A notice of lodgement and the sum itself are lodged in the Circuit Court office, and the notice is served on the Plaintiff. The fact of this lodgement will not be disclosed to the Judge hearing the case until he/she has decided all issues between the parties, except for liability for costs.

If the amount lodged is acceptable to the plaintiff he must file a notice of acceptance and serve it on the defendant’s solicitor. all further proceedings are then stayed and the plaintiff’s solicitor can then go ahead and tax his client’s costs to date.

If the lodgement is not accepted and the plaintiff at trial received less that the lodgement amount the defendant will be entitled to all his costs from the date of lodgement to the date of hearing. It is vital, therefore, that a Plaintiff and his solicitor considers the lodgement very carefully.

Personal injury actions

The procedure described above is available in PI actions, too, but is unlikely to be used because section 17 of the Civil Liability and Courts Act, 2004 provides for both the plaintiff and defendant serving on each other a formal offer.

Furthermore, section 51A of the Personal Injuries Assessment Board Act 2007 effectively turns an assessment which is rejected by the claimant in to a type of lodgement as if the claim proceeds to full hearing and the assessment amount is not matched in Court and the Plaintiff will not be awarded their costs. In addition, some of the defendant’s costs may be payable, depending on the decision of the Court.


Order 32 of the Circuit Court Rules provides for discovery, which usually occurs at the close of pleadings. Discovery is the process of one party seeking discovery of documents from the other. Read also evidence in civil legal actions-what you need to know.

Either party’s solicitor can also serve a notice to produce on the other party which obliges the production for inspection of any documents referred to in the pleadings.

Joining a third party to the proceedings

This is covered by Order 7 of the Circuit Court rules.

▶ **Provided data**
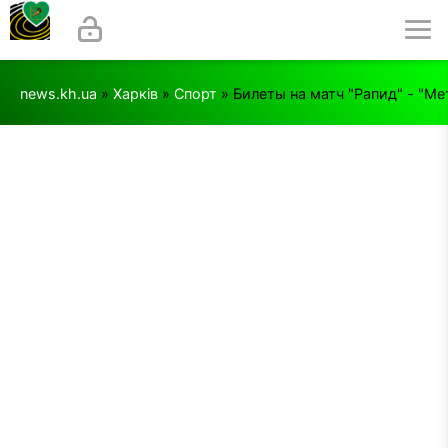
news.kh.ua
»
Харків
»
Спорт
» Билеты на матч "Рапид" - "М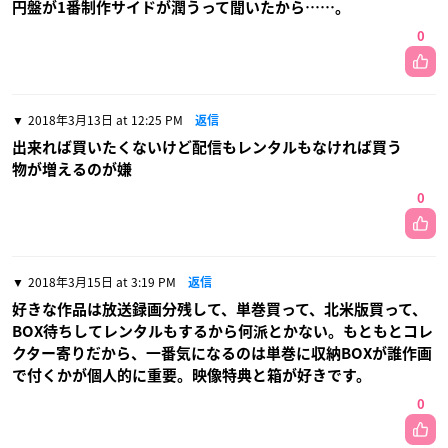
円盤が1番制作サイドが潤うって聞いたから……。
0
2018年3月13日 at 12:25 PM
返信
出来れば買いたくないけど配信もレンタルもなければ買う
物が増えるのが嫌
0
2018年3月15日 at 3:19 PM
返信
好きな作品は放送録画分残して、単巻買って、北米版買って、
BOX待ちしてレンタルもするから何派とかない。もともとコレ
クター寄りだから、一番気になるのは単巻に収納BOXが誰作画
で付くかが個人的に重要。映像特典と箱が好きです。
0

▶ **Tasks**
**A.** Repeat word for word the passage of the text on Circuit Court procedure that opens with the words containing "If the lodgement" and closes with "a formal offer.".
**B.** Carry on the text on Circuit Court procedure, picking up after its last sentence.
The records come from a separate source, not from the text on Circuit Court procedure.

▶ **Answers by task**
**A.**
If the lodgement is not accepted and the plaintiff at trial received less that the lodgement amount the defendant will be entitled to all his costs from the date of lodgement to the date of hearing. It is vital, therefore, that a Plaintiff and his solicitor considers the lodgement very carefully.

Personal injury actions

The procedure described above is available in PI actions, too, but is unlikely to be used because section 17 of the Civil Liability and Courts Act, 2004 provides for both the plaintiff and defendant serving on each other a formal offer.

**B.**
Going to trial

Once the defence has been delivered and any lodgement that might have been served has not been accepted by the Plaintiff the Plaintiff’s solicitor must serve a notice of trial. This is brought to the Circuit Court office where a date will be inserted in the Notice. A copy of this notice must be served on the Defendant’s solicitor.

Outside Dublin the notice of trial serves to set the case down for hearing at the next sittings of the Circuit Court. In Dublin a letter must be lodged confirming that all outstanding discovery matters have been dealt with, proofs have been advised by counsel, up to date reports are available, and there are no outstanding particulars on either side.

The letter should also state the type of case, the likely duration and dates to be avoided, if any.

If a plaintiff fails to serve a notice of trial within 10 days of delivery of the defence the defendant may do so.

Even if a witness has confirmed he will attend it is still strongly advisable to issue and serve a witness summons by personal service or registered post.

Amendment of pleadings

If a party needs to amend any pleading the consent of the Court will be required. Getting the consent of the other party in the first instance will be helpful, too.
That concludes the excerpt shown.